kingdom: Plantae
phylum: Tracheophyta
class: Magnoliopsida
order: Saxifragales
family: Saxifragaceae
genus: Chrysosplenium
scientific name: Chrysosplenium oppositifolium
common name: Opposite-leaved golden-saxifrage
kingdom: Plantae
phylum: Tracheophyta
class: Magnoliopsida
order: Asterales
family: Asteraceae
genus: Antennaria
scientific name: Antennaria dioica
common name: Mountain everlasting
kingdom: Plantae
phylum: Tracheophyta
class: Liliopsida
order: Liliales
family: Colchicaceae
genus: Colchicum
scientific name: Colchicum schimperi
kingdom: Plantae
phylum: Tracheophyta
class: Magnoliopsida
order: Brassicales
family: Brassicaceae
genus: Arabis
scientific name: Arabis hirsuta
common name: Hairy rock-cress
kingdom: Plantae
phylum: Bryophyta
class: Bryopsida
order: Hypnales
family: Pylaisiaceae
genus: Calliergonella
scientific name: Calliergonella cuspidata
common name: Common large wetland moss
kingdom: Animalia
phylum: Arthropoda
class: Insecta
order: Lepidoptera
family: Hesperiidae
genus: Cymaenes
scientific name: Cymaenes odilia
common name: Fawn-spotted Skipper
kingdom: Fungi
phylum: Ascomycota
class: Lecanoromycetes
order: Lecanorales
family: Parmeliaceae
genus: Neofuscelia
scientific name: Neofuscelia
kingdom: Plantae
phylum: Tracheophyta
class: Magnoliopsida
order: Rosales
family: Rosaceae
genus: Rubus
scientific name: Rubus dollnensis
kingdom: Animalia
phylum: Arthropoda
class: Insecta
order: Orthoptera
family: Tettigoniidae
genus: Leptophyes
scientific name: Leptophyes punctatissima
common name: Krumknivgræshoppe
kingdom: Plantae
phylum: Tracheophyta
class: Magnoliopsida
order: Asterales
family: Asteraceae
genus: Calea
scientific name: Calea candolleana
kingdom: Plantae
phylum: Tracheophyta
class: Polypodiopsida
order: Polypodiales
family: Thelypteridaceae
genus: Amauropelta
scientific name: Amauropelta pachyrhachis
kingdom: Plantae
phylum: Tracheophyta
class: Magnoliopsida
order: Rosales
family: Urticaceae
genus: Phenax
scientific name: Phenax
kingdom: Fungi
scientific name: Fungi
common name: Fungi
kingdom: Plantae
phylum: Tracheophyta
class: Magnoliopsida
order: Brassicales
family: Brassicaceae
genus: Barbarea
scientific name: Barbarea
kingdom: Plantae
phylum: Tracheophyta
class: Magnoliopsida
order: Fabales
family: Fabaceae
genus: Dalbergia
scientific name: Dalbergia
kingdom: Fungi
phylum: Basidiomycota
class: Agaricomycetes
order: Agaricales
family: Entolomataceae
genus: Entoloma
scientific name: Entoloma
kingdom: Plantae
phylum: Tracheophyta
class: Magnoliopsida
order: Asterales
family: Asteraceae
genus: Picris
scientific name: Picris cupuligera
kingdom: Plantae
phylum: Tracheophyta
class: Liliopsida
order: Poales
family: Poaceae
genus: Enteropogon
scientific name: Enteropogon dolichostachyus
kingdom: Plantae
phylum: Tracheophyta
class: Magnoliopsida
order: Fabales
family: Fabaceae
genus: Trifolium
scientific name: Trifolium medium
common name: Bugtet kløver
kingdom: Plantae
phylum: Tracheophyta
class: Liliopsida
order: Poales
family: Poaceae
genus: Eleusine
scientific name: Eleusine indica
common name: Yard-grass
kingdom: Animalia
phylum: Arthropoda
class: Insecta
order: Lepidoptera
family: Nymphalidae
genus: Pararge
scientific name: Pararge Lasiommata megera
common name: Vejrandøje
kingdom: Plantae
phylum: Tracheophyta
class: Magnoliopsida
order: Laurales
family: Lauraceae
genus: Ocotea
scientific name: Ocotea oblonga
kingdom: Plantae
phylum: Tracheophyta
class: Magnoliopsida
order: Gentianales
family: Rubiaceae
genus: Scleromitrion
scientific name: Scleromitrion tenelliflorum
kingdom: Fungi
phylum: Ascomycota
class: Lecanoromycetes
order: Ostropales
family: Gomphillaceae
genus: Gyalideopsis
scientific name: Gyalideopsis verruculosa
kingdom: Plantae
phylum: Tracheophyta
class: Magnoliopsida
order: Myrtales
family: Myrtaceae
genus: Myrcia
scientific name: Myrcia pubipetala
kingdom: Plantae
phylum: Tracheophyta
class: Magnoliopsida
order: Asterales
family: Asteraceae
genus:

****************

TASK TO CARRY OUT
Rewrite the listing above, replacing "scientific name" with "Latin name" wherever it occurs and leaving everything else untouched.

RESULT
kingdom: Plantae
phylum: Tracheophyta
class: Magnoliopsida
order: Saxifragales
family: Saxifragaceae
genus: Chrysosplenium
Latin name: Chrysosplenium oppositifolium
common name: Opposite-leaved golden-saxifrage
kingdom: Plantae
phylum: Tracheophyta
class: Magnoliopsida
order: Asterales
family: Asteraceae
genus: Antennaria
Latin name: Antennaria dioica
common name: Mountain everlasting
kingdom: Plantae
phylum: Tracheophyta
class: Liliopsida
order: Liliales
family: Colchicaceae
genus: Colchicum
Latin name: Colchicum schimperi
kingdom: Plantae
phylum: Tracheophyta
class: Magnoliopsida
order: Brassicales
family: Brassicaceae
genus: Arabis
Latin name: Arabis hirsuta
common name: Hairy rock-cress
kingdom: Plantae
phylum: Bryophyta
class: Bryopsida
order: Hypnales
family: Pylaisiaceae
genus: Calliergonella
Latin name: Calliergonella cuspidata
common name: Common large wetland moss
kingdom: Animalia
phylum: Arthropoda
class: Insecta
order: Lepidoptera
family: Hesperiidae
genus: Cymaenes
Latin name: Cymaenes odilia
common name: Fawn-spotted Skipper
kingdom: Fungi
phylum: Ascomycota
class: Lecanoromycetes
order: Lecanorales
family: Parmeliaceae
genus: Neofuscelia
Latin name: Neofuscelia
kingdom: Plantae
phylum: Tracheophyta
class: Magnoliopsida
order: Rosales
family: Rosaceae
genus: Rubus
Latin name: Rubus dollnensis
kingdom: Animalia
phylum: Arthropoda
class: Insecta
order: Orthoptera
family: Tettigoniidae
genus: Leptophyes
Latin name: Leptophyes punctatissima
common name: Krumknivgræshoppe
kingdom: Plantae
phylum: Tracheophyta
class: Magnoliopsida
order: Asterales
family: Asteraceae
genus: Calea
Latin name: Calea candolleana
kingdom: Plantae
phylum: Tracheophyta
class: Polypodiopsida
order: Polypodiales
family: Thelypteridaceae
genus: Amauropelta
Latin name: Amauropelta pachyrhachis
kingdom: Plantae
phylum: Tracheophyta
class: Magnoliopsida
order: Rosales
family: Urticaceae
genus: Phenax
Latin name: Phenax
kingdom: Fungi
Latin name: Fungi
common name: Fungi
kingdom: Plantae
phylum: Tracheophyta
class: Magnoliopsida
order: Brassicales
family: Brassicaceae
genus: Barbarea
Latin name: Barbarea
kingdom: Plantae
phylum: Tracheophyta
class: Magnoliopsida
order: Fabales
family: Fabaceae
genus: Dalbergia
Latin name: Dalbergia
kingdom: Fungi
phylum: Basidiomycota
class: Agaricomycetes
order: Agaricales
family: Entolomataceae
genus: Entoloma
Latin name: Entoloma
kingdom: Plantae
phylum: Tracheophyta
class: Magnoliopsida
order: Asterales
family: Asteraceae
genus: Picris
Latin name: Picris cupuligera
kingdom: Plantae
phylum: Tracheophyta
class: Liliopsida
order: Poales
family: Poaceae
genus: Enteropogon
Latin name: Enteropogon dolichostachyus
kingdom: Plantae
phylum: Tracheophyta
class: Magnoliopsida
order: Fabales
family: Fabaceae
genus: Trifolium
Latin name: Trifolium medium
common name: Bugtet kløver
kingdom: Plantae
phylum: Tracheophyta
class: Liliopsida
order: Poales
family: Poaceae
genus: Eleusine
Latin name: Eleusine indica
common name: Yard-grass
kingdom: Animalia
phylum: Arthropoda
class: Insecta
order: Lepidoptera
family: Nymphalidae
genus: Pararge
Latin name: Pararge Lasiommata megera
common name: Vejrandøje
kingdom: Plantae
phylum: Tracheophyta
class: Magnoliopsida
order: Laurales
family: Lauraceae
genus: Ocotea
Latin name: Ocotea oblonga
kingdom: Plantae
phylum: Tracheophyta
class: Magnoliopsida
order: Gentianales
family: Rubiaceae
genus: Scleromitrion
Latin name: Scleromitrion tenelliflorum
kingdom: Fungi
phylum: Ascomycota
class: Lecanoromycetes
order: Ostropales
family: Gomphillaceae
genus: Gyalideopsis
Latin name: Gyalideopsis verruculosa
kingdom: Plantae
phylum: Tracheophyta
class: Magnoliopsida
order: Myrtales
family: Myrtaceae
genus: Myrcia
Latin name: Myrcia pubipetala
kingdom: Plantae
phylum: Tracheophyta
class: Magnoliopsida
order: Asterales
family: Asteraceae
genus:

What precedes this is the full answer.